With the introduction of the “data protection through technology and privacy-friendly default setting” (Article 25), the GDPR also sets requirements in terms of product development and implementation – privacy by design/ privacy by default. Furthermore, the rights of the persons affected outlined in Articles 15 to 20 of the GDPR, such as the right to have data forgotten or the right to data portability, constitute non-trivial technical requirements for service providers. The ePrivacy Regulation sets out the details of the GDPR in the field of electronic communication and extends the data protection regulation to so-called “over-the-top communication providers” (OTT) such as instant messaging. To date, only traditional telecommunications providers are subject to the regulations. However, this no longer suffices as it does not offer an adequate level of protection due to the increased importance of OTTs. It is unlikely that the ePrivacy Regulation will come into force until 2019. The final content of the last of the four relevant laws cannot yet be conclusively reported, but the current trilogy shows the emergence of a trend in “pro-data privacy”.
As a result, the four regulations will increase the IT security and privacy of user data through the implementation of technical measures.
Service Providers: Gaining Reach through Technological Collaboration
Purely digital players (GAFAs) have numerous advantages as service providers: Their solutions are widely used, set standards when it comes to user convenience, and are well-versed in adapting to the latest technology paradigms. However, as their business models are largely based on collecting, evaluating and exploiting user data, they may only have limited interest (genetically and structurally) in transferring the sovereignty over this data to the user.
On the other hand, traditional analog market participants have recognized that it can be beneficial to increase their previously limited focus on data in the context of the transformation of their business models. They work together in order to generate maximum reach on the basis of technology, and are increasingly inclined to focus on lifestyle as well as function.
With regard to data, they can credibly develop solutions which do not leave data sovereignty in the hands of the user (they are not domiciled in digital space anyway), but rather return the users their sovereignty by way of their data. This involves the prerequisite of creating transparency and ensuring security.
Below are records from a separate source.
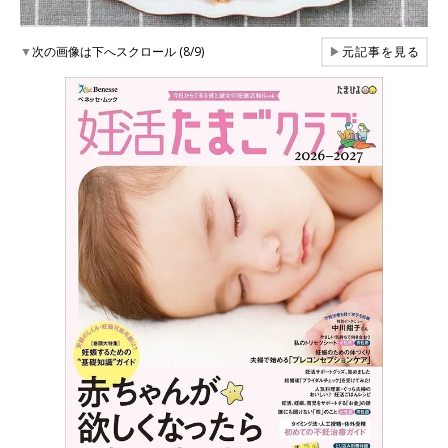
▼
次の画像は下へスクロール (8/9)
▶
元記事を見る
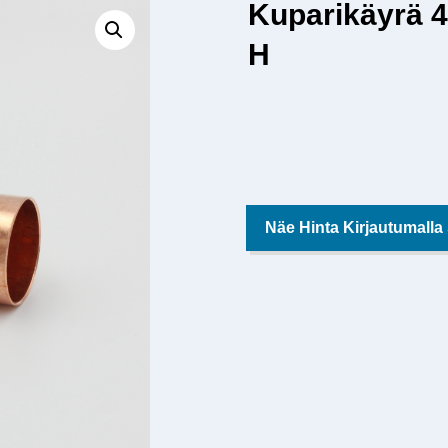
Kuparikäyrä 
H
Näe Hinta Kirjautumalla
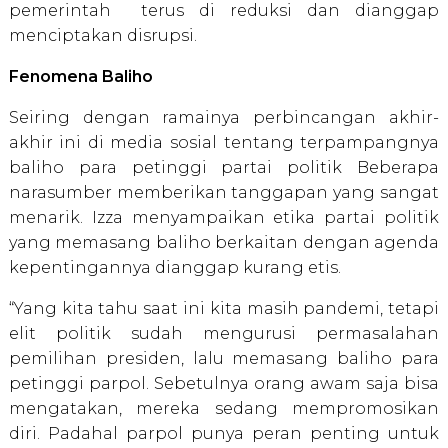
pemerintah terus di reduksi dan dianggap
menciptakan disrupsi.
Fenomena Baliho
Seiring dengan ramainya perbincangan akhir-
akhir ini di media sosial tentang terpampangnya
baliho para petinggi partai politik Beberapa
narasumber memberikan tanggapan yang sangat
menarik. Izza menyampaikan etika partai politik
yang memasang baliho berkaitan dengan agenda
kepentingannya dianggap kurang etis.
“Yang kita tahu saat ini kita masih pandemi, tetapi
elit politik sudah mengurusi permasalahan
pemilihan presiden, lalu memasang baliho para
petinggi parpol. Sebetulnya orang awam saja bisa
mengatakan, mereka sedang mempromosikan
diri. Padahal parpol punya peran penting untuk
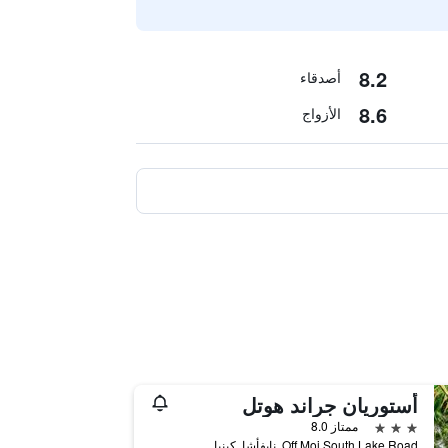
8.2
أصدقاء
8.6
الأزواج
أستوريان جراند هوتل
3 نجوم
ممتاز 8.0
Off Moi South Lake Road, نايفأشا, كينيا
Digital identity is set to experience further enhancement and economic exploitation. The sovereignty over individual digital identity thus becomes a major issue for users, as they wish to continue to preserve their data sovereignty as is the case in the analog world.
Stakeholders involved must provide users with the appropriate means in order for them to be able maintain their data sovereignty. One of the tools of choice is secure technology; major providers have recognized this and are adapting their security architectures to new, dynamic IT. Regulators and supervisory bodies are now supporting this technological approach to the solution in the form of numerous legislative initiatives aimed at achieving data security and data protection through means of secure IT systems. It is down to providers and users to walk this path themselves.